Di sicuro gli attacchi e le offese ai giornalisti non offuscano il grande scontento dei romani per il degrado nel quale sprofonda la capitale: dagli autobus quasi sempre in ritardo cronico (è fallito per mancato quorum il referendum consultivo dell’11 novembre sulla messa a gara del trasporto pubblico) ai cassonetti stracolmi di rifiuti maleodoranti, dalla paralizzante burocrazia capitolina alle grandi aziende in fuga verso Milano.
Non funziona così. Un articolo o una critica possono piacere o non piacere ma vanno rispettati. Un pezzo si può criticare, si può contestare se contiene errori o notizie sballate. Ma gli insulti sono inaccettabili soprattutto se arrivano dall’interno del governo, perché così si ferisce uno dei beni più importanti di una democrazia: la libertà di stampa.
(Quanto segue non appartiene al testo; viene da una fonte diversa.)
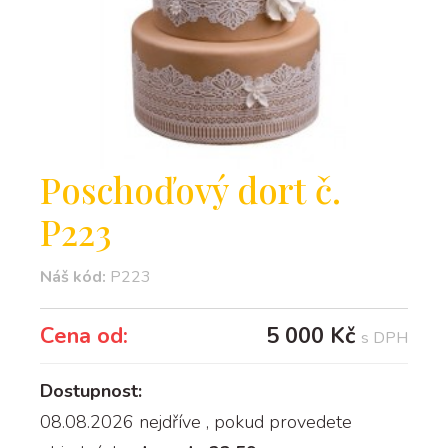
Poschoďový dort č.
P223
Náš kód:
P223
Cena od:
5 000 Kč
s DPH
Dostupnost:
08.08.2026 nejdříve
, pokud provedete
Certo i giornali non sono perfetti. Se negli ultimi dieci anni hanno dimezzato le copie vendute ci sono tante ragioni, compresi i difetti della caduta della qualità, della concentrazione e centralizzazione dell’informazione.
I giornalisti, comunque, sono sempre stati tra i bersagli preferiti di Grillo. Basta un nulla a far scattare la sua ira. Lo scorso anno, quando il Movimento 5 Stelle era ancora all’opposizione, non prese bene l’assalto dei cronisti davanti all’Hotel Forum a Roma: «Questo è sequestro di persona, vi mangerei tutti per il gusto di rivomitarvi». Insulti pesantissimi conditi con l’ironia graffiante del grande comico.
In genere i leader populisti guardano con ostilità ai giornalisti. Donald Trump si cimenta perfino in combattimenti corpo a corpo con singoli reporter. Nella conferenza stampa dopo le elezioni di medio termine negli Stati Uniti del 6 novembre, ha picchiato duro contro Jim Acosta: «Tu sei un maleducato, un nemico del popolo». Al presidente americano non era per niente piaciuta una domanda del cronista della Cnn sulla carovana dei migranti ispanici in Marcia verso gli Usa. Poi è arrivata la mannaia: la Casa Bianca ha sospeso l’accredito stampa al corrispondente della Cnn.
Subito dopo, prima di partire per il viaggio in Europa, ha avuto un altro scontro con Abby Phillip: «Ma che domanda stupida. Ti guardo spesso, fai un sacco di domande stupide!». La giornalista afroamericana della Cnn aveva chiesto al presidente se volesse fermare le indagini del procuratore Robert Muller sul Russiagate.
Trump ha minacciato di togliere le credenziali anche ad altri corrispondenti presso la Casa Bianca: «Quelli che non mostrano rispetto verso il presidente». Insomma, a quei giornalisti «nemici del popolo» in quanto critici verso il presidente degli Stati Uniti eletto dal popolo. Ma l’eletto dal popolo può comportarsi bene o male, può sbagliare e infrangere la legge per motivi personali o politici. La stampa deve fare il suo lavoro, il suo dovere: informare e, secondo i casi, apprezzare o criticare senza avere riguardi per i potenti, anche se eletti dal popolo.
Negli Stati Uniti d’America la libertà di stampa ha una grande tradizione. Nel 1972 l’inchiesta di Bob Woodard e Carl Bernstein, due reporter del Washington Post, fece scoppiare lo scandalo del Watergate su alcune intercettazioni illegali effettuate ai danni del Partito Democratico da parte di alcuni uomini del Partito Repubblicano. Gli articoli dei due giornalisti portarono alla messa in stato di accusa e alle dimissioni del presidente Richard Nixon. Humphrey Bogart diceva: «È la stampa, bellezza». Se l’intento dei populisti è di intimidire i giornalisti, fallirà.